Après ce repas des plus copieux, j'avais vraiment besoin de me dégourdir les jambes. Je suis partie marcher le long des collines basaltiques qui bordent le lac pour admirer en paix la nuit polaire. Assise sur les rochers, j'ai soudain entendu un bruit de respiration à côté de moi et quelle ne fut pas ma surprise de découvrir un minuscule renard arctique, tranquillement assis à côté de moi! Ce petit animal est resté bien 10 minutes à côté de moi qui n'osait presque pas respirer de peur de l'effrayer... 

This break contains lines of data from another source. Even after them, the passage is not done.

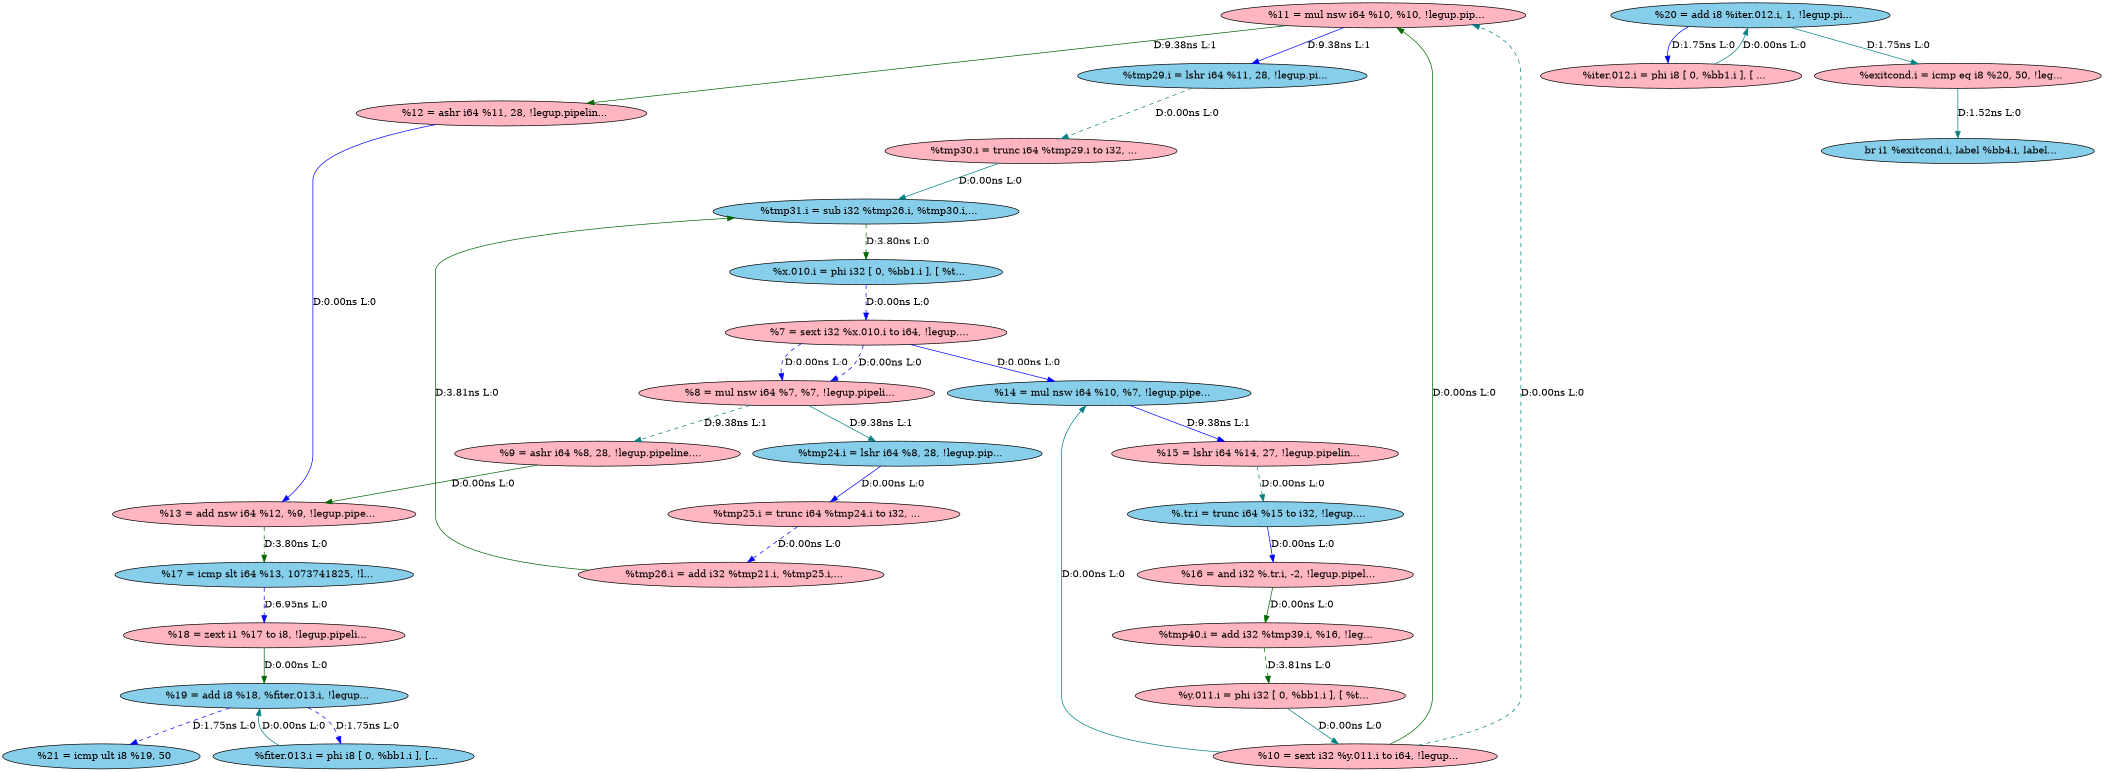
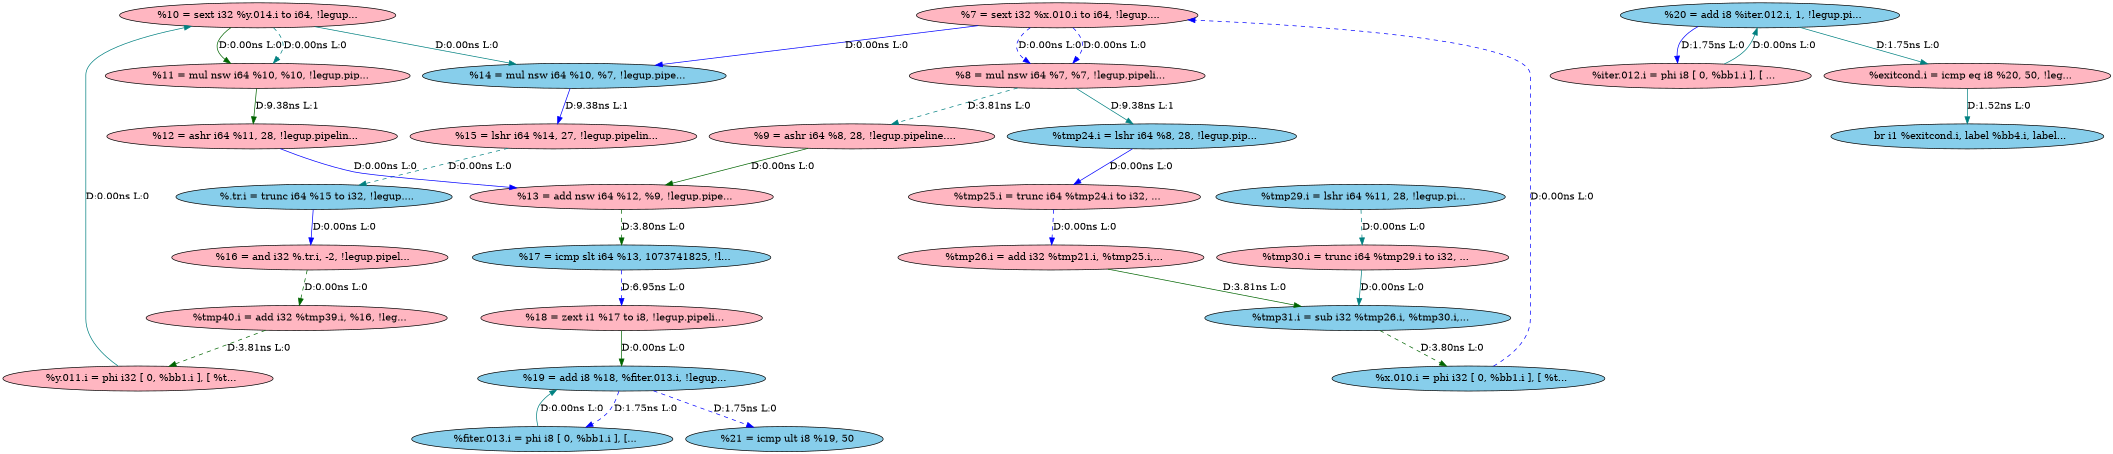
  digraph {
    node [fillcolor=lightpink style=filled]
    edge [color=blue style=solid]
    n1 [fillcolor=skyblue label="  %19 = add i8 %18, %fiter.013.i, !legup..."]
    n2 [fillcolor=skyblue label="  %fiter.013.i = phi i8 [ 0, %bb1.i ], [..."]
    n3 [fillcolor=skyblue label="  %21 = icmp ult i8 %19, 50"]
    n4 [fillcolor=skyblue label="  %20 = add i8 %iter.012.i, 1, !legup.pi..."]
    n5 [label="  %iter.012.i = phi i8 [ 0, %bb1.i ], [ ..."]
    n6 [label="  %exitcond.i = icmp eq i8 %20, 50, !leg..."]
    n7 [fillcolor=skyblue label="  br i1 %exitcond.i, label %bb4.i, label..."]
-   n8 [label="  %10 = sext i32 %y.011.i to i64, !legup..."]
+   n8 [label="%10 = sext i32 %y.014.i to i64, !legup..."]
    n9 [fillcolor=skyblue label="  %14 = mul nsw i64 %10, %7, !legup.pipe..."]
    n10 [label="  %11 = mul nsw i64 %10, %10, !legup.pip..."]
    n11 [label="  %15 = lshr i64 %14, 27, !legup.pipelin..."]
    n12 [fillcolor=skyblue label="  %tmp29.i = lshr i64 %11, 28, !legup.pi..."]
    n13 [label="  %12 = ashr i64 %11, 28, !legup.pipelin..."]
    n14 [label="  %y.011.i = phi i32 [ 0, %bb1.i ], [ %t..."]
    n15 [label="  %7 = sext i32 %x.010.i to i64, !legup...."]
    n16 [label="  %8 = mul nsw i64 %7, %7, !legup.pipeli..."]
    n17 [fillcolor=skyblue label="  %tmp24.i = lshr i64 %8, 28, !legup.pip..."]
    n18 [label="  %9 = ashr i64 %8, 28, !legup.pipeline...."]
    n19 [fillcolor=skyblue label="  %x.010.i = phi i32 [ 0, %bb1.i ], [ %t..."]
    n20 [fillcolor=skyblue label="  %.tr.i = trunc i64 %15 to i32, !legup...."]
    n21 [label="  %tmp25.i = trunc i64 %tmp24.i to i32, ..."]
    n22 [label="  %13 = add nsw i64 %12, %9, !legup.pipe..."]
    n23 [label="  %tmp26.i = add i32 %tmp21.i, %tmp25.i,..."]
    n24 [fillcolor=skyblue label="  %17 = icmp slt i64 %13, 1073741825, !l..."]
    n25 [label="  %18 = zext i1 %17 to i8, !legup.pipeli..."]
    n26 [label="  %tmp30.i = trunc i64 %tmp29.i to i32, ..."]
    n27 [fillcolor=skyblue label="  %tmp31.i = sub i32 %tmp26.i, %tmp30.i,..."]
    n28 [label="  %16 = and i32 %.tr.i, -2, !legup.pipel..."]
    n29 [label="  %tmp40.i = add i32 %tmp39.i, %16, !leg..."]
    n1 -> n2 [label="D:1.75ns L:0" style=dashed]
    n1 -> n3 [label="D:1.75ns L:0" style=dashed]
    n2 -> n1 [color=teal label="D:0.00ns L:0"]
    n4 -> n5 [label="D:1.75ns L:0"]
    n4 -> n6 [color=teal label="D:1.75ns L:0"]
    n5 -> n4 [color=teal label="D:0.00ns L:0"]
    n6 -> n7 [color=teal label="D:1.52ns L:0"]
    n8 -> n9 [color=teal label="D:0.00ns L:0"]
    n8 -> n10 [color=darkgreen label="D:0.00ns L:0"]
    n8 -> n10 [color=teal label="D:0.00ns L:0" style=dashed]
    n9 -> n11 [label="D:9.38ns L:1"]
-   n10 -> n12 [label="D:9.38ns L:1"]
    n10 -> n13 [color=darkgreen label="D:9.38ns L:1"]
    n11 -> n20 [color=teal label="D:0.00ns L:0" style=dashed]
    n12 -> n26 [color=teal label="D:0.00ns L:0" style=dashed]
    n13 -> n22 [label="D:0.00ns L:0"]
    n14 -> n8 [color=teal label="D:0.00ns L:0"]
    n15 -> n9 [label="D:0.00ns L:0"]
    n15 -> n16 [label="D:0.00ns L:0" style=dashed]
    n15 -> n16 [label="D:0.00ns L:0" style=dashed]
    n16 -> n17 [color=teal label="D:9.38ns L:1"]
-   n16 -> n18 [color=teal label="D:9.38ns L:1" style=dashed]
+   n16 -> n18 [color=teal label="D:3.81ns L:0" style=dashed]
    n17 -> n21 [label="D:0.00ns L:0"]
    n18 -> n22 [color=darkgreen label="D:0.00ns L:0"]
    n19 -> n15 [label="D:0.00ns L:0" style=dashed]
    n20 -> n28 [label="D:0.00ns L:0"]
    n21 -> n23 [label="D:0.00ns L:0" style=dashed]
    n22 -> n24 [color=darkgreen label="D:3.80ns L:0" style=dashed]
    n23 -> n27 [color=darkgreen label="D:3.81ns L:0"]
    n24 -> n25 [label="D:6.95ns L:0" style=dashed]
    n25 -> n1 [color=darkgreen label="D:0.00ns L:0"]
    n26 -> n27 [color=teal label="D:0.00ns L:0"]
    n27 -> n19 [color=darkgreen label="D:3.80ns L:0" style=dashed]
-   n28 -> n29 [color=darkgreen label="D:0.00ns L:0"]
+   n28 -> n29 [color=darkgreen label="D:0.00ns L:0" style=dashed]
    n29 -> n14 [color=darkgreen label="D:3.81ns L:0" style=dashed]
  }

 Il ressemblait un peu à celui-ci, photo de adavies sur Flickr

Mais la magie du Nord ne devait pas s'arrêter là... Quelques heures plus tard, les premières lueurs d'une aurore boréale ont fait leur apparition. J'ai passé les deux prochaines heures le nez en l'air, à admirer le ballet de la lumière dans le ciel. Sans mon pied, j'ai tenté de capturer un peu de la magie avec mon appareil photo mais les photos ne rendent pas justice à ce phénomène naturel spectaculaire:

 
 
 

Yellowknife se trouve au centre de l'ovale aurorale, c'est sans doute l'un des meilleurs endroits au monde pour observer ce phénomène. J'avoue que cette dernière nuit à Yellowknife m'a bien donné envie d'aller vivre quelques temps dans le Nord... En attendant, je pense bien y retourner en Mars, lorsque tout sera gelé pour aller faire ma touriste ici:


Le lendemain, il ne me restait que peu de temps avant de reprendre mon avion pour Vancouver, j'ai à peine eu le temps de refaire un petit tour dans le "Old Town" et d'aller acheter quelques petits cadeaux pour mes hommes, ainsi qu'une petite sculpture Inuit pour ma (maigre) collection.

 
 
 
 Le monument dédié aux pilotes de brousse dans le Nord, au sommet de la ville

 Un des hauts-lieux de la vie nocturne de Yellowknife: le Wildcat Café, ouvert seulement l'été (il n'y a pas de chauffage à l'intérieur...)

1 commentaires:

Nicolas a dit…

Epatant séjour à Yellowknife. J'aime particulièrement la soirée avec le renard et la nuit magique qui a suivi. Si seulement le renard avait été là à tes côtés pendant l'observation de l'aurore boréale, le rêveur que je suis se serait plu à formuler une hypothèse féerique: un magicien qui serait lui-même un grand rêveur et un amoureux de la nature aurait pris l'apparence de ce renard cette nuit-là, et ainsi la ruse aurait été double, car d'une part, la proximité insolite du renard aurait rendu encore plus magique la contemplation de l'aurore boréale, et d'autre part, cet enchanteur rusé (caché donc sous l'apparence du renard) n'aurait alors eu rien de moins que le très joyeux privilège de partager avec toi les émotions (et les sensations quasi-épidermiques associées) de ces instants très magiques. :-) ... Elucubration féerique rédigée sans aucun dogme ni retenue, en écoutant des échos baignés de poésie et d'horizons méconnus... :-) Mais le renard n'est pas venu observer l'aurore boréale à tes côtés, alors trêve de bla-bla!... Le séjour que tu nous racontes là, avec pour points d'orgue ce renard et cette aurore boréale, a quand-même des airs de conte de fées. Merci à toi de l'avoir partagé.